Unlike DeepSeek-V3 and Kimi K2, we reduce the width (hidden dimension and number of routed experts) of the model while increasing the height (number of layers), as we found that deeper models exhibit better reasoning capacity.
They pre-trained on 15 trillion tokens, then an additional 7 trillion for code and reasoning:
Our base model undergoes several training stages.
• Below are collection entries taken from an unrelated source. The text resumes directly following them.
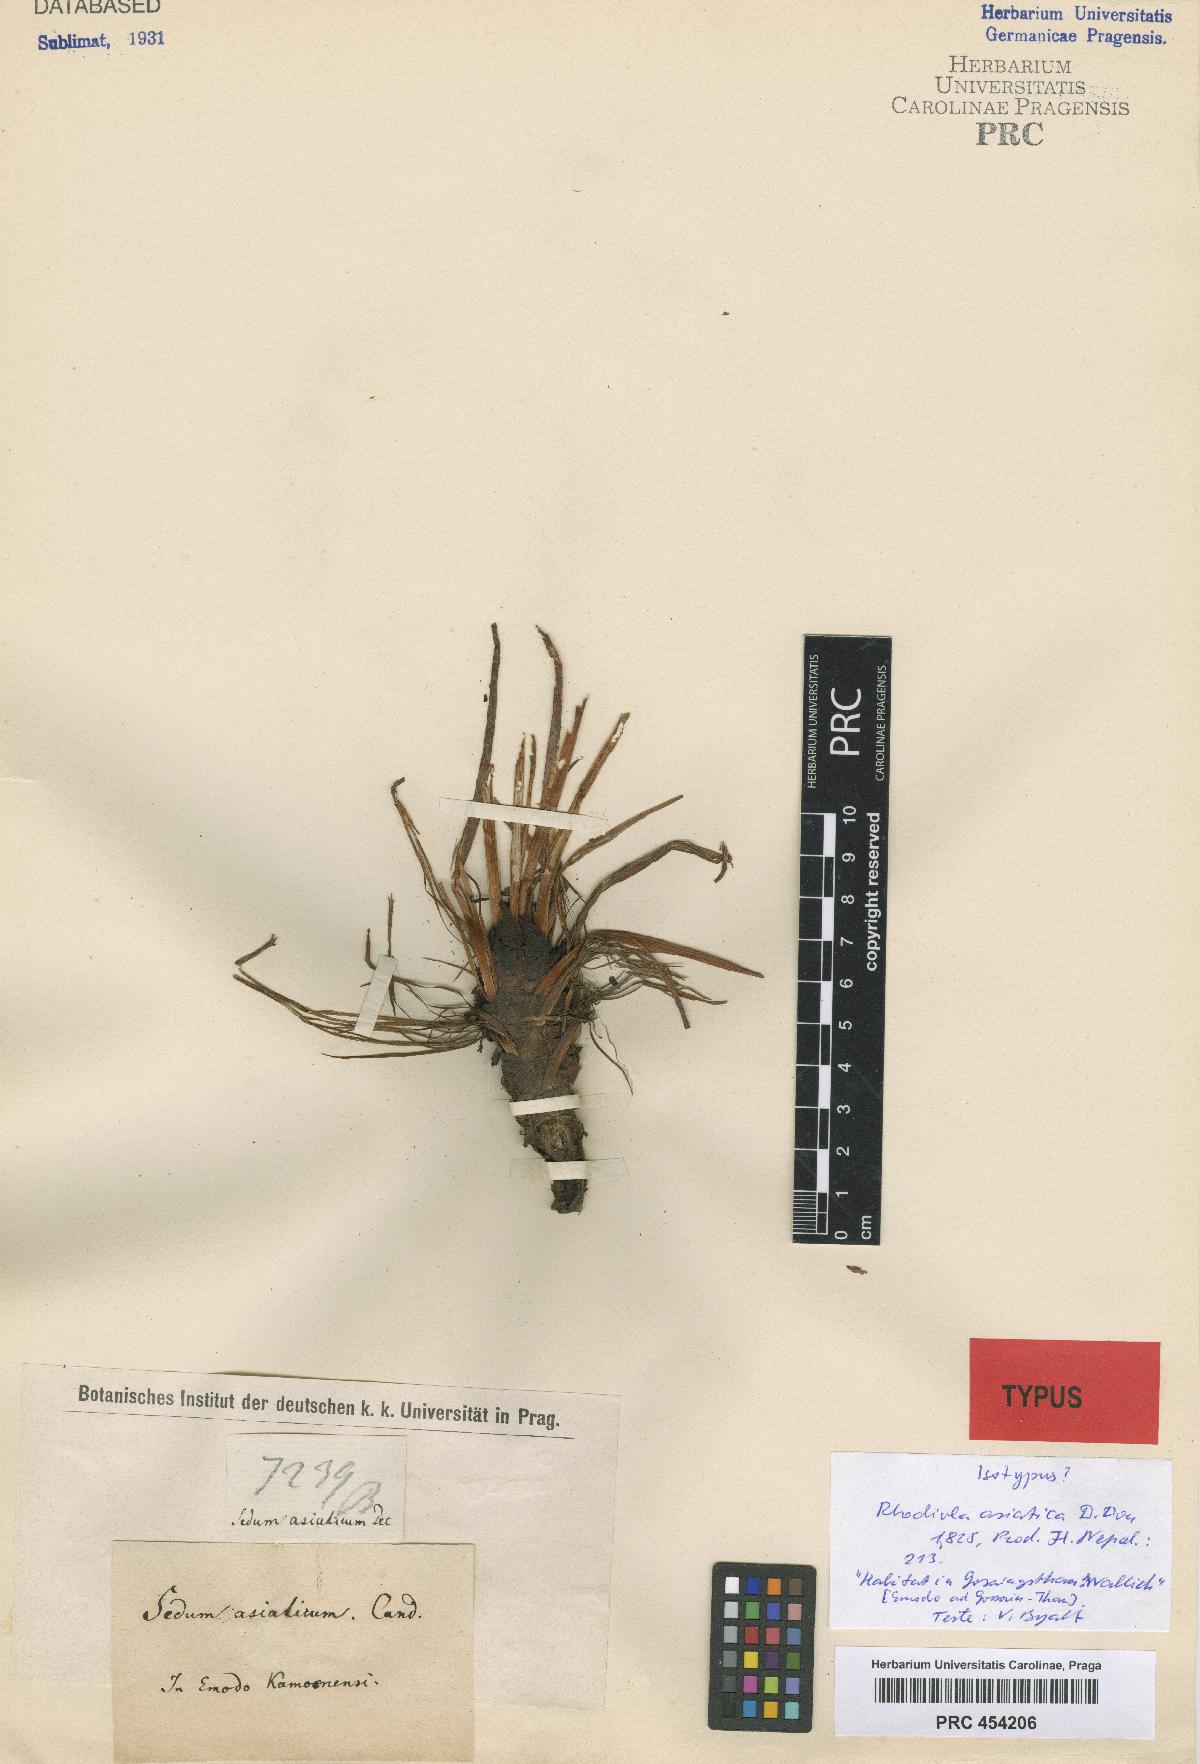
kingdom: Plantae
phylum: Tracheophyta
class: Magnoliopsida
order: Saxifragales
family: Crassulaceae
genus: Rhodiola
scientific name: Rhodiola coccinea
During pre-training, the model is first trained on 15T tokens of a general pre-training corpus, followed by 7T tokens of a code & reasoning corpus. After pre-training, we introduce additional stages to further enhance the model's performance on key downstream domains.
They also open sourced their post-training reinforcement learning harness, which they've called slime. That's available at THUDM/slime on GitHub - THUDM is the Knowledge Engineer Group @ Tsinghua University, the University from which Zhipu AI spun out as an independent company.
This time I ran my pelican bechmark using the chat.z.ai chat interface, which offers free access (no account required) to both GLM 4.5 and GLM 4.5 Air. I had reasoning enabled for both.
Here's what I got for "Generate an SVG of a pelican riding a bicycle" on GLM 4.5. I like how the pelican has its wings on the handlebars:
And GLM 4.5 Air:
Ivan Fioravanti shared a video of the mlx-community/GLM-4.5-Air-4bit quantized model running on a M4 Mac with 128GB of RAM, and it looks like a very strong contender for a local model that can write useful code. The cheapest 128GB Mac Studio costs around $3,500 right now, so genuinely great open weight coding models are creeping closer to being affordable on consumer machines.
Update: Ivan released a 3 bit quantized version of GLM-4.5 Air which runs using 48GB of RAM on my laptop. I tried it and was really impressed, see My 2.5 year old laptop can write Space Invaders in JavaScript now.